First, create a new Scaleway project, in which you create your object storage bucket. You need to set your bucket visibility to "Private" to not allow objects to be listed.
![](/assets/object-storage/scaleway-bucket.png)
Now that your bucket is created, you need to create API keys to be used in your Mastodon instance configuration.
Head to the IAM settings (in your organization menu, top right of the screen), and create a new IAM policy (eg `mastodon-media-access`)
![](/assets/object-storage/scaleway-policy.jpg)
This policy needs to have one rule, allowing it to read, write and delete objects in the Scaleway project you created above (the scope).
![](/assets/object-storage/scaleway-policy-rules.jpg)
Then head to the IAM Applications page, and create a new one (eg `my-mastodon-instance`) and select the policy you created above.
Finally, click on the application you just created, then "API Keys", and create a new API key to use in your instance configuration. You should use the "Yes, set up preferred Project" option and select the project you created above as the default project for this key.
![](/assets/object-storage/scaleway-api-key.png)
Copy the Access Key ID and Secret, and use them for your `AWS_ACCESS_KEY_ID` and `AWS_SECRET_ACCESS_KEY` Mastodon config variables.
### Exoscale
In Exoscale, your bucket should not have any read ACLs (Mastodon will set the ACLs on the object themselves as appropriate).

■ **RAW DATA**:
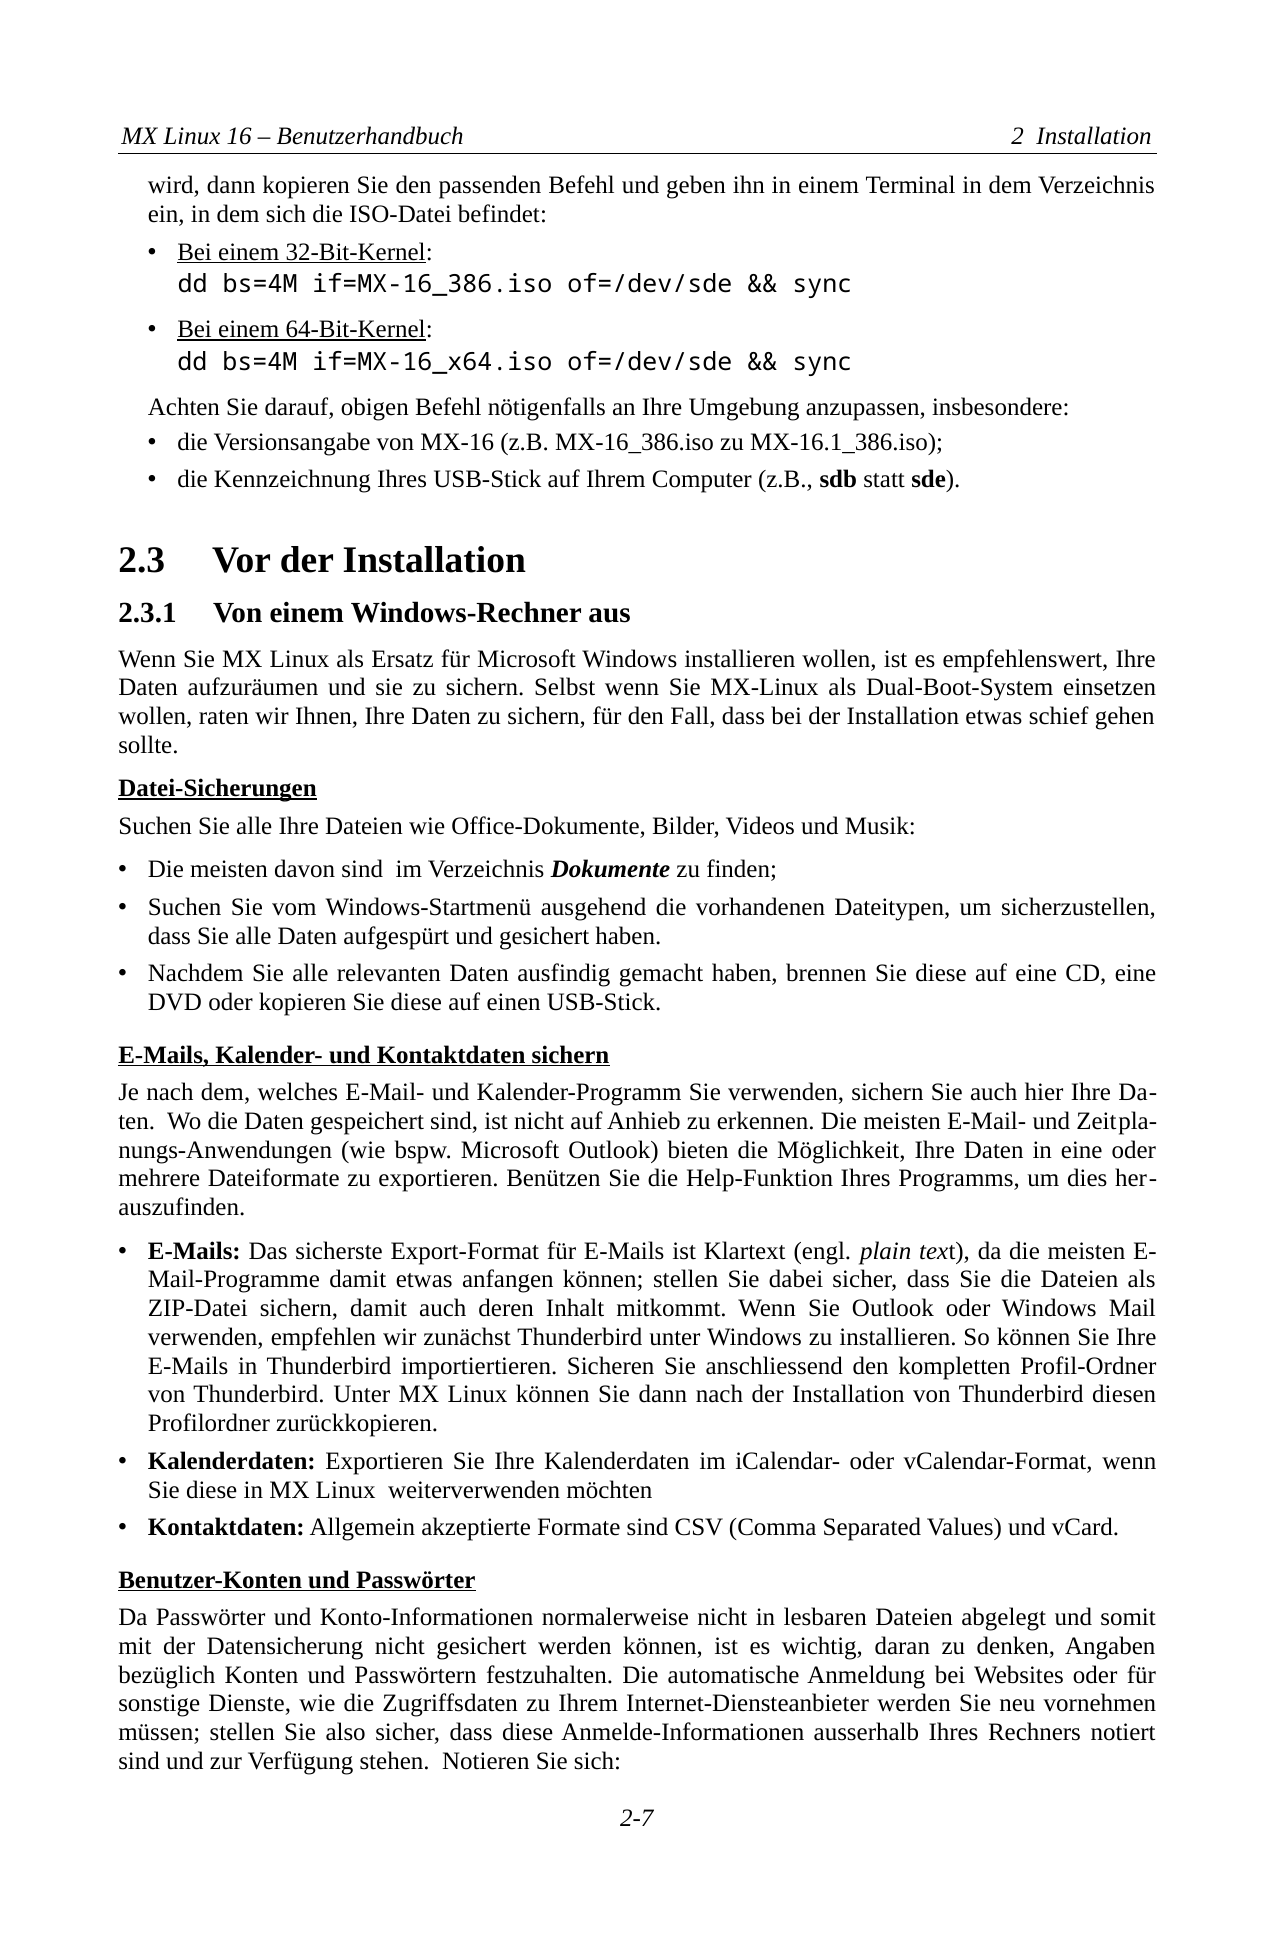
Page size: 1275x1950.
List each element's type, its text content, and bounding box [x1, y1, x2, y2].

list die Kennzeichnung Ihres USB-Stick auf Ihrem Computer (z.B., sdb statt sde). [148, 464, 1157, 493]
list Suchen Sie vom Windows-Startmenü ausgehend die vorhandenen Dateitypen, um sicherzustellen, dass Sie alle Daten aufgespürt und gesichert haben. [118, 892, 1157, 950]
subtitle 2.3.1 Von einem Windows-Rechner aus [118, 595, 1157, 629]
text Suchen Sie alle Ihre Dateien wie Office-Dokumente, Bilder, Videos und Musik: [118, 811, 1157, 840]
text Je nach dem, welches E-Mail- und Kalender-Programm Sie verwenden, sichern Sie auch hier Ihre Da­ten. Wo die Daten gespeichert sind, ist nicht auf Anhieb zu erkennen. Die meisten E-Mail- und Zeit­pla­nungs-Anwendungen (wie bspw. Microsoft Outlook) bieten die Möglichkeit, Ihre Daten in eine oder mehrere Dateiformate zu exportieren. Benützen Sie die Help-Funktion Ihres Programms, um dies her­aus­zufinden. [118, 1077, 1157, 1221]
list wird, dann kopieren Sie den passenden Befehl und geben ihn in einem Terminal in dem Verzeichnis ein, in dem sich die ISO-Datei befindet: [118, 171, 1157, 228]
list dd bs=4M if=MX-16_x64.iso of=/dev/sde && sync [148, 343, 1157, 377]
text dd bs=4M if=MX-16_386.iso of=/dev/sde && sync [177, 266, 1157, 300]
list Kalenderdaten: Exportieren Sie Ihre Kalenderdaten im iCalendar- oder vCalendar-Format, wenn Sie diese in MX Linux weiterverwenden möchten [118, 1446, 1157, 1503]
list Achten Sie darauf, obigen Befehl nötigenfalls an Ihre Umgebung anzupassen, insbesondere: [118, 392, 1157, 421]
list die Versionsangabe von MX-16 (z.B. MX-16_386.iso zu MX-16.1_386.iso); [148, 427, 1157, 456]
text E-Mails, Kalender- und Kontaktdaten sichern [118, 1040, 1157, 1068]
list Bei einem 32-Bit-Kernel: [148, 237, 1157, 266]
text Da Passwörter und Konto-Informationen normalerweise nicht in lesbaren Dateien abgelegt und somit mit der Datensicherung nicht gesichert werden können, ist es wichtig, daran zu denken, Angaben bezüglich Kon­ten und Passwörtern festzuhalten. Die automatische Anmeldung bei Websites oder für sonstige Dienste, wie die Zugriffsdaten zu Ihrem Internet-Diensteanbieter werden Sie neu vornehmen müssen; stellen Sie also sicher, dass diese Anmelde-Informationen ausserhalb Ihres Rechners notiert sind und zur Ver­fü­gung stehen. Notieren Sie sich: [118, 1602, 1157, 1775]
list Nachdem Sie alle relevanten Daten ausfindig gemacht haben, brennen Sie diese auf eine CD, eine DVD oder kopieren Sie diese auf einen USB-Stick. [118, 958, 1157, 1016]
text Wenn Sie MX Linux als Ersatz für Microsoft Windows installieren wollen, ist es empfehlenswert, Ihre Da­ten aufzuräumen und sie zu sichern. Selbst wenn Sie MX-Linux als Dual-Boot-System einsetzen wollen, raten wir Ihnen, Ihre Daten zu sichern, für den Fall, dass bei der Installation etwas schief gehen sollte. [118, 644, 1157, 759]
subtitle 2.3 Vor der Installation [118, 537, 1157, 581]
list Kontaktdaten: Allgemein akzeptierte Formate sind CSV (Comma Separated Values) und vCard. [118, 1512, 1157, 1541]
list E-Mails: Das sicherste Export-Format für E-Mails ist Klartext (engl. plain text), da die meisten E-Mail-Programme damit etwas anfangen können; stellen Sie dabei sicher, dass Sie die Dateien als ZIP-Datei sichern, damit auch deren Inhalt mitkommt. Wenn Sie Outlook oder Windows Mail verwenden, empfehlen wir zunächst Thunderbird unter Windows zu installieren. So können Sie Ihre E-Mails in Thunderbird importiertieren. Sicheren Sie anschliessend den kompletten Profil-Ordner von Thunderbird. Unter MX Linux können Sie dann nach der Installation von Thunderbird diesen Profilordner zurückkopieren. [118, 1236, 1157, 1437]
text Datei-Sicherungen [118, 773, 1157, 802]
text Benutzer-Konten und Passwörter [118, 1565, 1157, 1593]
list Die meisten davon sind im Verzeichnis Dokumente zu finden; [118, 854, 1157, 883]
list Bei einem 64-Bit-Kernel: [148, 314, 1157, 343]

■ **WORK TO DO**:
1. In the Scaleway setup text, what visibility must the bucket be set to?
2. Print everything from the start of the listing down to the line containing "List each element's", and leave out any pictures.

■ **SOLUTIONS**:
1. Private

2.
Page size: 1275x1950.
List each element's type, its text content, and bounding box [x1, y1, x2, y2].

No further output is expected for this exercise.